National Seismological Service Chief Enrique Arango Arias confirmed to CubaDebate that the agency believes the event was caused by a space rock.

“Judging by the readings of the sensors, it was not a terrestrial explosion, but, since it was an event with such characteristics, our equipment recorded a shockwave,” the seismologist explained. He added that in addition to Moa, the event had been registered in the nearby towns of Sagua de Tanamo and Maisi.


A tweet by Elier Pila Farinas from the Institute of Meteorology of Cuba, explaining that the bright flash recorded by the GOES-East satellite over eastern Cuba was categorized as a lightning strike, despite lack of adverse weather activity in the area.

Hilario Quintana Charlot, an eyewitness in the nearby town of Jamaica, said he was outside when the suspected meteor came down, saying he saw a ball of light in the sky “which lit up everything, and then two or three minutes later, two explosions in a row”.

Another eyewitness, Luis Daniel Cano of Santiago de Cuba, said he spotted a fast-moving light across the sky, followed by a flash which he compared to a powerful bolt of lightning.

Local residents published images of the phenomena online, as well as footage of satellite equipment showing the flash of the possible meteorite. The amateur images have not been authenticated.


Cuba's size - just 110,000 square km, and the fact that it is surrounded on all sides by water, make meteorite strikes a relatively rare phenomenon on the island, with less than ten confirmed strikes reported in the past eighty-plus years. The most peculiar touchdown was a daytime strike in June 1994 of a rock weighing about 400 grams in the town of Lajas, central Cuba. The last confirmed meteorite strike hit the island on 1 February 2019.
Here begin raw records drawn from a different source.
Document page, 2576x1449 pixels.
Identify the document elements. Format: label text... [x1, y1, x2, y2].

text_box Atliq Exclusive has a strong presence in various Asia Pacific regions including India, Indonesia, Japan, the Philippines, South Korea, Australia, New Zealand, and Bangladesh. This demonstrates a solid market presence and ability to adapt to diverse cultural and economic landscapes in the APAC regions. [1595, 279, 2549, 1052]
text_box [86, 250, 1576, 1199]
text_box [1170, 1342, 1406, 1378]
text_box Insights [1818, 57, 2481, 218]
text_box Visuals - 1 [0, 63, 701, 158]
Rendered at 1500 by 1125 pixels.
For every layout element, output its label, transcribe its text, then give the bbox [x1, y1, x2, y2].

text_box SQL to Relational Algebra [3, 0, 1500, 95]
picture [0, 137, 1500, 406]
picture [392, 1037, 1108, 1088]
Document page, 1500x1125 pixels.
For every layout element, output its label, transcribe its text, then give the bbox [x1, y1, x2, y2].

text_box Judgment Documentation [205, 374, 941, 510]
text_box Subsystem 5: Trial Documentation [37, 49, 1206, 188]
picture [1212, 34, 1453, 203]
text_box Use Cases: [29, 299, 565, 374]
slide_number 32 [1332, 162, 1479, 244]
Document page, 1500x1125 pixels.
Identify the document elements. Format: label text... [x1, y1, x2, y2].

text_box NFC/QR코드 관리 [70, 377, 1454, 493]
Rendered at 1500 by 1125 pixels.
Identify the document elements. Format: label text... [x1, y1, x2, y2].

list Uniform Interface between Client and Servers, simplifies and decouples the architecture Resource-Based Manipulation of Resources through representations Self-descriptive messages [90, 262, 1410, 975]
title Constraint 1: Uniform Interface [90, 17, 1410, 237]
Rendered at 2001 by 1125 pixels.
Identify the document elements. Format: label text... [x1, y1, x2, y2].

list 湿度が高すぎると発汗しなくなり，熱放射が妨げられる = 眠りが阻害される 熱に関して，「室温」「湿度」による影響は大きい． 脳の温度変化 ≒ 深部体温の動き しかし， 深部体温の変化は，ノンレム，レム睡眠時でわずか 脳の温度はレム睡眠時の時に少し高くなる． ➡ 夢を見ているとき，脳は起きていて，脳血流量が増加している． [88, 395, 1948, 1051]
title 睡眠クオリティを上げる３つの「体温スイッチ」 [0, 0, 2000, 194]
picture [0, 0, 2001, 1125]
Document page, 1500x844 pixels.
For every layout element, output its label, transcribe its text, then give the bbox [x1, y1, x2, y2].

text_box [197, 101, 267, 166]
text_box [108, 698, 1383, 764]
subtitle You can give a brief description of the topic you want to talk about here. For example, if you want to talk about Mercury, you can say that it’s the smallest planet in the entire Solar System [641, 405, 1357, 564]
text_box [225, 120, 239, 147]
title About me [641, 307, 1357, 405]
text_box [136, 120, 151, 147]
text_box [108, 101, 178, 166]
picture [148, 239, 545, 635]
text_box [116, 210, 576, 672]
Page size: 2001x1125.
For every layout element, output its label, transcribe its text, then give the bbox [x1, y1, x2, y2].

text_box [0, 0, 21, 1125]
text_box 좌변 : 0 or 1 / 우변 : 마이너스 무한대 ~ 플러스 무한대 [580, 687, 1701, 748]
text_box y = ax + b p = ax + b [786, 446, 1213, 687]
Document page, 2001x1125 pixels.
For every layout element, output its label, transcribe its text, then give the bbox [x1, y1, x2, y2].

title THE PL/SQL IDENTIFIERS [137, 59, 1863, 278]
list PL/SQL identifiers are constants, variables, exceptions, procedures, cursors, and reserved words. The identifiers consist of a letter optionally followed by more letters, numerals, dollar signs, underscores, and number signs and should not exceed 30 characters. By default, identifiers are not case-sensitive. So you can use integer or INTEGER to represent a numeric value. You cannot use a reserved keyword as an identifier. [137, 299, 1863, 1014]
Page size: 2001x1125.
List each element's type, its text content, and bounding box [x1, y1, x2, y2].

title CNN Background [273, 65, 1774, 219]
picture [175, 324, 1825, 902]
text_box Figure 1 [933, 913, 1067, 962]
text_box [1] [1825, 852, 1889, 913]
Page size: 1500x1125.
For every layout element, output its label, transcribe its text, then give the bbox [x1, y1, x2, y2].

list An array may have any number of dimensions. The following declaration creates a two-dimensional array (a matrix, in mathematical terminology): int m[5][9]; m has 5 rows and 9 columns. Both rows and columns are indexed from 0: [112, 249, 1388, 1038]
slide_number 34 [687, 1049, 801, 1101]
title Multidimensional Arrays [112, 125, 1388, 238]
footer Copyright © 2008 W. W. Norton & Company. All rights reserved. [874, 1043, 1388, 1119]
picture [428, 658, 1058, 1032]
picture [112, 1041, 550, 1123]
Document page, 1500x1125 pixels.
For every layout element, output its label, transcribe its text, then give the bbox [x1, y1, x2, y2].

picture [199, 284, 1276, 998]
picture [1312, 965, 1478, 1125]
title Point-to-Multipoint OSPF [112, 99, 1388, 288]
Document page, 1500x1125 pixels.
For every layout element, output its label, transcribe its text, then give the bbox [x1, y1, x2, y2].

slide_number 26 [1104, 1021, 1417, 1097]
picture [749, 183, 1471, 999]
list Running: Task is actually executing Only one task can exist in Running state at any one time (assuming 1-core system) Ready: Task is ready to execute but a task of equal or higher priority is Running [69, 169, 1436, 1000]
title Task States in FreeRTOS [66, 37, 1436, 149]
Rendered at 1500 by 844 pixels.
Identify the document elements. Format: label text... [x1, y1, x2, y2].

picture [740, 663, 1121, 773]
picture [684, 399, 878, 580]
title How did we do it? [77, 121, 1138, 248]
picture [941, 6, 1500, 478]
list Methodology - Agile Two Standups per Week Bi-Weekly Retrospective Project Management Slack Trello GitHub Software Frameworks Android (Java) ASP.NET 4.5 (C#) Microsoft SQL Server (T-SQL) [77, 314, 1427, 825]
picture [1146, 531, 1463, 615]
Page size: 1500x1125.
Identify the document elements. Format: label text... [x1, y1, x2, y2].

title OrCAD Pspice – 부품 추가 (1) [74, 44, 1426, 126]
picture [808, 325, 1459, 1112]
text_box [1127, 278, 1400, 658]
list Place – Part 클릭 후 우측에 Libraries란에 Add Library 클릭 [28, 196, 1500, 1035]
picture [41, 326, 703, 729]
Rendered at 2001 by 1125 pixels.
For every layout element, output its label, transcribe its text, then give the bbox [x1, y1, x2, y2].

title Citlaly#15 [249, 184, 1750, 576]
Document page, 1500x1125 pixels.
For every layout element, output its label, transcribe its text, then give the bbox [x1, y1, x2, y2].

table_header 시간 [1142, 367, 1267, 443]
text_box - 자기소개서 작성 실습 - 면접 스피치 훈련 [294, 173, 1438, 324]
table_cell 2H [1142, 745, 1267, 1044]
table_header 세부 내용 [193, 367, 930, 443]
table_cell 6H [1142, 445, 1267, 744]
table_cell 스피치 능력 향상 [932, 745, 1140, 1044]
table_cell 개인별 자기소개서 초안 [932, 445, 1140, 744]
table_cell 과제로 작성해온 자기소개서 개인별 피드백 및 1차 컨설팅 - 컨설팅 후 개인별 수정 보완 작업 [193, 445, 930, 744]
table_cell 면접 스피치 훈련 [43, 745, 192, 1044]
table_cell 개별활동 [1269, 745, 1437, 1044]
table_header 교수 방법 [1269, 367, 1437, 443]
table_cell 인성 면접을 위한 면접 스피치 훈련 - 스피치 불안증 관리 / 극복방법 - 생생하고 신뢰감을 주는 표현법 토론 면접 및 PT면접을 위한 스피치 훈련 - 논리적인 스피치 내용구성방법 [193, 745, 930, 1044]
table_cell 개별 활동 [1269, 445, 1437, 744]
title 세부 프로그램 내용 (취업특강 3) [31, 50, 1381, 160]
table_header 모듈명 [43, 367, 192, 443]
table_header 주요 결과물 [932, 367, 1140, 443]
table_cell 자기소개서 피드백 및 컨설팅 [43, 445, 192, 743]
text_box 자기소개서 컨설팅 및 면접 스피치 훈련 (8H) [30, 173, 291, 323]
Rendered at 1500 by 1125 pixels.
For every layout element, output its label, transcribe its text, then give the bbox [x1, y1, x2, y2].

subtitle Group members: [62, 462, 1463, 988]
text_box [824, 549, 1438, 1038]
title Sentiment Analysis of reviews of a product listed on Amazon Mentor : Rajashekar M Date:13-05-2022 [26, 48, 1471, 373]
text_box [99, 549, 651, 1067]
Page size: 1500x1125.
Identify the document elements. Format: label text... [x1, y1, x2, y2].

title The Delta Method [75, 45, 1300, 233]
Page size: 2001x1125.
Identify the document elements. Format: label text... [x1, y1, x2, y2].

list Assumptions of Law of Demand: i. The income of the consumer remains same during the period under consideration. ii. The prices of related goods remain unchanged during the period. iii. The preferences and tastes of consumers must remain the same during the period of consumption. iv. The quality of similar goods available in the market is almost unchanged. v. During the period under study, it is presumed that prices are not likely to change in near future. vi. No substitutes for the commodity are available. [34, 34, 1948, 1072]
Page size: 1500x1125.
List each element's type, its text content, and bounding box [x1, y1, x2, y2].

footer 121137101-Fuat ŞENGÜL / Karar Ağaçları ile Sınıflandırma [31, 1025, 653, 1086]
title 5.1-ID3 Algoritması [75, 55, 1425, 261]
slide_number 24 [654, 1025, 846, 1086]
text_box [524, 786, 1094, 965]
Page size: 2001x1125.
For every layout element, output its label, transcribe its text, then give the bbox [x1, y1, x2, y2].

Scientists estimate that the Earth is hit by about 6,100 meteors per year (i.e. about 17 per day). The vast majority are not detected, falling in uninhabited areas or oceans, and most are extremely small by the time they reach the ground. Meteorites have given astronomers important clues about life on other planets, the formation of the solar system, and even the origins of the universe.